Here is a problem I’ve seen a few times: Suppose we propose a design for a test of a system. The experimental design is based on power analysis, so we select and execute the design that is 80% power for some kind of effect we want to observe.
We conduct the test, get the data, and get some estimates of the effect size.
What do we do with this information when we design the next test of a similar system? A natural thing to do is take the observed effect (aka signal to noise ratio) and plug it into the next power analysis as the theoretical effect.
However, taking the observed effect as the theorized effect has some problems. If the observed effect is small, this means that the next study will be planned with a larger number of trials. If the observed effect is large, the next study will be smaller. If the effect size is big, then the statisticians might have an easy job.
Yet, with a small observed effect, some project managers will complain: “We already did some testing on a similar system. This means we learned something, and we don’t have to do so much testing in the future. Why do we have to do more data collection now?” This can be a tricky area for statisticians performing power analyses, and it’s going to require a careful explanation for the project manager.
In my view, this is where power analysis can provide some bad incentives and outcomes if blindly applied, and it’s good rationale for multiple design selection criteria in experimental design.

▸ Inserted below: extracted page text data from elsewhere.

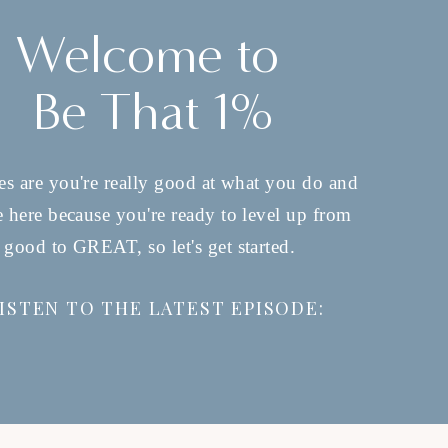
Welcome to
Be That 1%
s are you're really good at what you do and
e here because you're ready to level up from
good to GREAT, so let's get started.
ISTEN TO THE LATEST EPISODE:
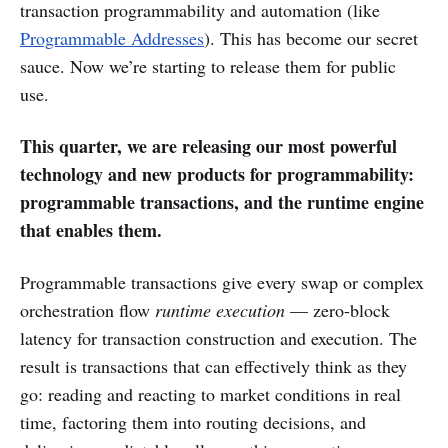
transaction programmability and automation (like
Programmable Addresses
). This has become our secret
sauce. Now we’re starting to release them for public
use.
This quarter, we are releasing our most powerful
technology and new products for programmability:
programmable transactions, and the runtime engine
that enables them.
Programmable transactions give every swap or complex
orchestration flow
runtime execution
— zero-block
latency for transaction construction and execution. The
result is transactions that can effectively think as they
go: reading and reacting to market conditions in real
time, factoring them into routing decisions, and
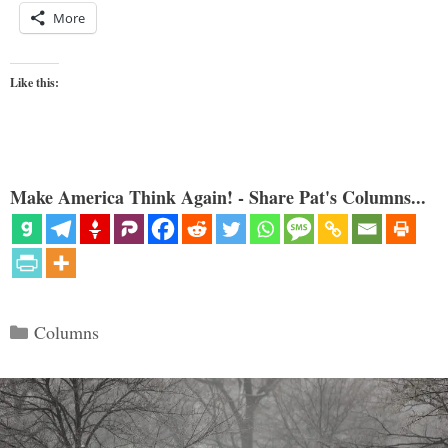
More
Like this:
Make America Think Again! - Share Pat's Columns...
Categories
Columns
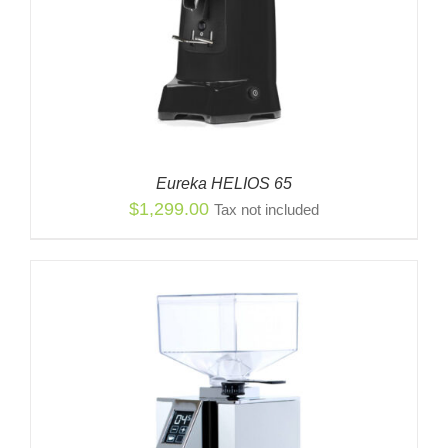
Eureka HELIOS 65
$
1,299.00
Tax not included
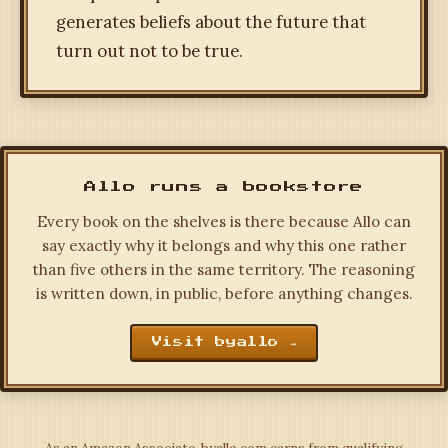
generates beliefs about the future that
turn out not to be true.
Allo runs a bookstore
Every book on the shelves is there because Allo can
say exactly why it belongs and why this one rather
than five others in the same territory. The reasoning
is written down, in public, before anything changes.
Visit byallo →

A natural question, is “what is the best we can do with the effect sizes from prior analyses”.
I don’t think there is a simple answer: statisticians need to be careful when using this prior study information in a power analysis. Statisticians also must think carefully about the purpose of the power analysis – is the research goal of the study really what is being studied in the power analysis? Often, in my work, the answer is “no”.
So, here are some tips for planning a study that is going to be similar to a previous one.

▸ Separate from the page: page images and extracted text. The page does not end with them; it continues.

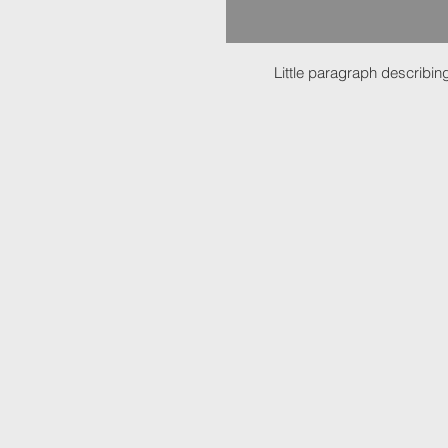
Little paragraph describing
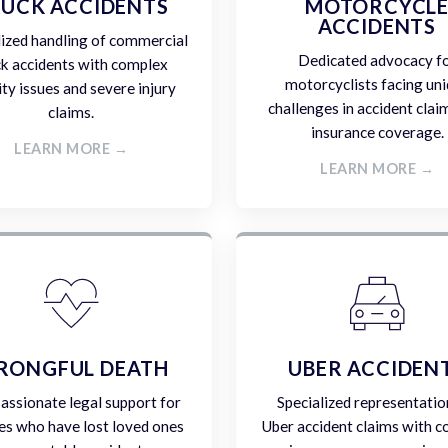
UCK ACCIDENTS
MOTORCYCL
ACCIDENTS
lized handling of commercial
Dedicated advocacy f
ck accidents with complex
motorcyclists facing un
lity issues and severe injury
challenges in accident clai
claims.
insurance coverage.
LEARN MORE →
LEARN MORE →
RONGFUL DEATH
UBER ACCIDEN
ssionate legal support for
Specialized representatio
es who have lost loved ones
Uber accident claims with 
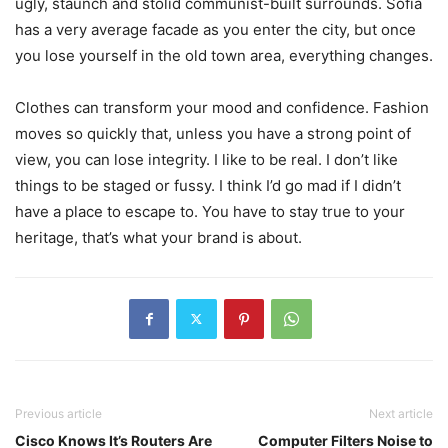
ugly, staunch and stolid communist-built surrounds. Sofia
has a very average facade as you enter the city, but once
you lose yourself in the old town area, everything changes.
Clothes can transform your mood and confidence. Fashion
moves so quickly that, unless you have a strong point of
view, you can lose integrity. I like to be real. I don’t like
things to be staged or fussy. I think I’d go mad if I didn’t
have a place to escape to. You have to stay true to your
heritage, that’s what your brand is about.
Previous article
Next article
Cisco Knows It’s Routers Are
Computer Filters Noise to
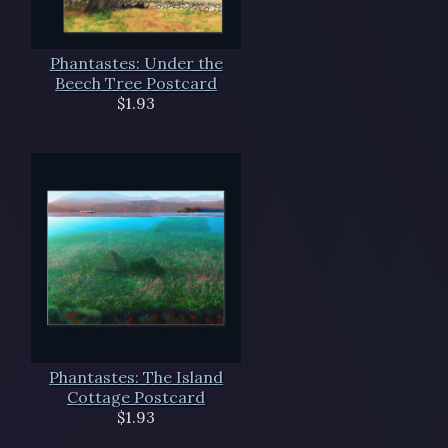
Phantastes: Under the
Beech Tree Postcard
$1.93
Phantastes: The Island
Cottage Postcard
$1.93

Ensure that the power analysis is really aimed at the goal of the study. Just because you can justify a sample size with a power analysis, doesn’t mean any power analysis will do the job!
Work across the spectrum of stakeholders (both statisticians and non-statisticians) to make sure the planners are all using the prior information in a consistent way.

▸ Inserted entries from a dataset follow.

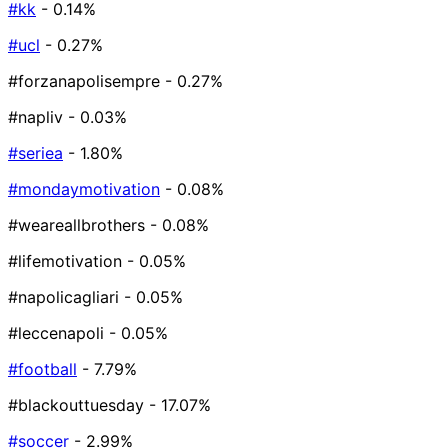
#kk
- 0.14%
#ucl
- 0.27%
#forzanapolisempre
- 0.27%
#napliv
- 0.03%
#seriea
- 1.80%
#mondaymotivation
- 0.08%
#weareallbrothers
- 0.08%
#lifemotivation
- 0.05%
#napolicagliari
- 0.05%
#leccenapoli
- 0.05%
#football
- 7.79%
#blackouttuesday
- 17.07%
#soccer
- 2.99%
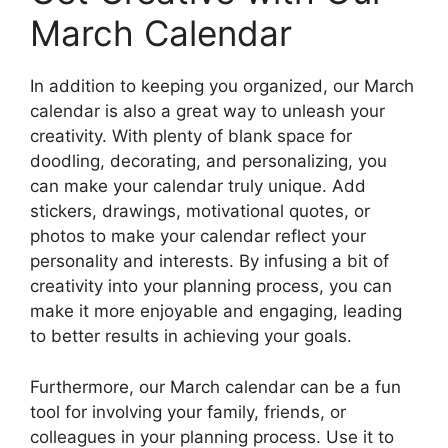
March Calendar
In addition to keeping you organized, our March
calendar is also a great way to unleash your
creativity. With plenty of blank space for
doodling, decorating, and personalizing, you
can make your calendar truly unique. Add
stickers, drawings, motivational quotes, or
photos to make your calendar reflect your
personality and interests. By infusing a bit of
creativity into your planning process, you can
make it more enjoyable and engaging, leading
to better results in achieving your goals.
Furthermore, our March calendar can be a fun
tool for involving your family, friends, or
colleagues in your planning process. Use it to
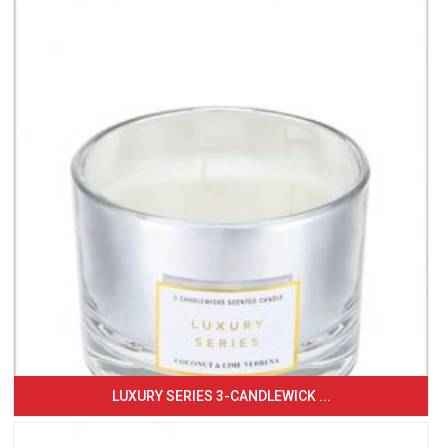
LUXURY SERIES 3-CANDLEWICK ...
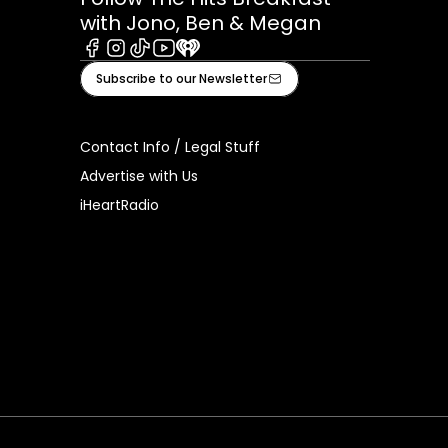
with Jono, Ben & Megan
Facebook
Instagram
Tiktok
Youtube
iHeart
Subscribe to our Newsletter
Contact Info / Legal Stuff
Advertise with Us
iHeartRadio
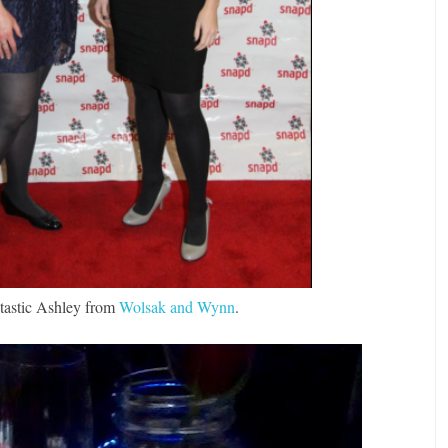
ntastic Ashley from
Wolsak and Wynn
.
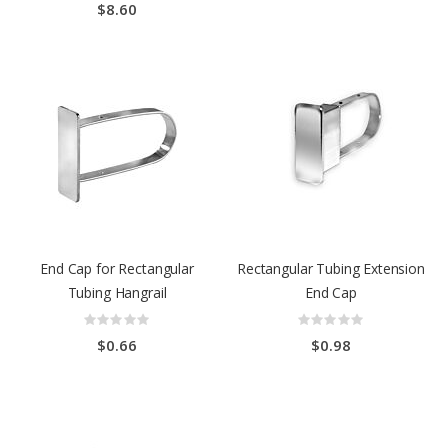
$8.60
End Cap for Rectangular
Rectangular Tubing Extension
Tubing Hangrail
End Cap
Rating:
Rating:
0%
0%
$0.66
$0.98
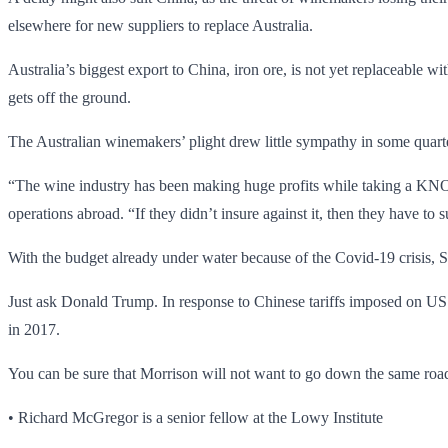
elsewhere for new suppliers to replace Australia.
Australia’s biggest export to China, iron ore, is not yet replaceable
gets off the ground.
The Australian winemakers’ plight drew little sympathy in some quart
“The wine industry has been making huge profits while taking a 
operations abroad. “If they didn’t insure against it, then they have to 
With the budget already under water because of the Covid-19 crisis, S
Just ask Donald Trump. In response to Chinese tariffs imposed on US 
in 2017.
You can be sure that Morrison will not want to go down the same road,
• Richard McGregor is a senior fellow at the Lowy Institute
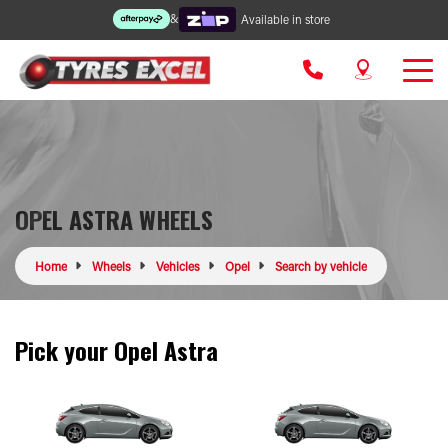
&
Available in store
OPEL ASTRA WHEELS
Home
Wheels
Vehicles
Opel
Search by vehicle
Pick your Opel Astra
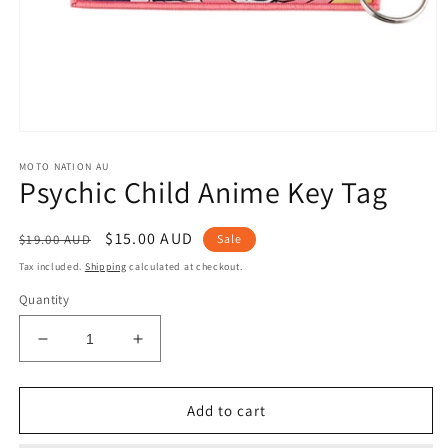
Open
media
MOTO NATION AU
1
Psychic Child Anime Key Tag
in
modal
Regular
Sale
$15.00 AUD
$19.00 AUD
Sale
price
price
Tax included.
Shipping
calculated at checkout.
Quantity
Decrease
Increase
quantity
quantity
for
for
Psychic
Psychic
Add to cart
Child
Child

Consider metrics other than power that are more amenable to prior information use. For example, reduction in entropy or margin of error. Or use methods from sequential experimentation. Many experiments are more about effect characterization than small p-values.
Work with all stakeholders to ensure that everyone understands how the new system is expected to differ from the old system.
I’m afraid that I don’t have a simple answer for this one, but it is a problem that I hope to study later. I imagine there are many good solutions, and maybe a flowchart could be used to determine best path forward for follow-on studies.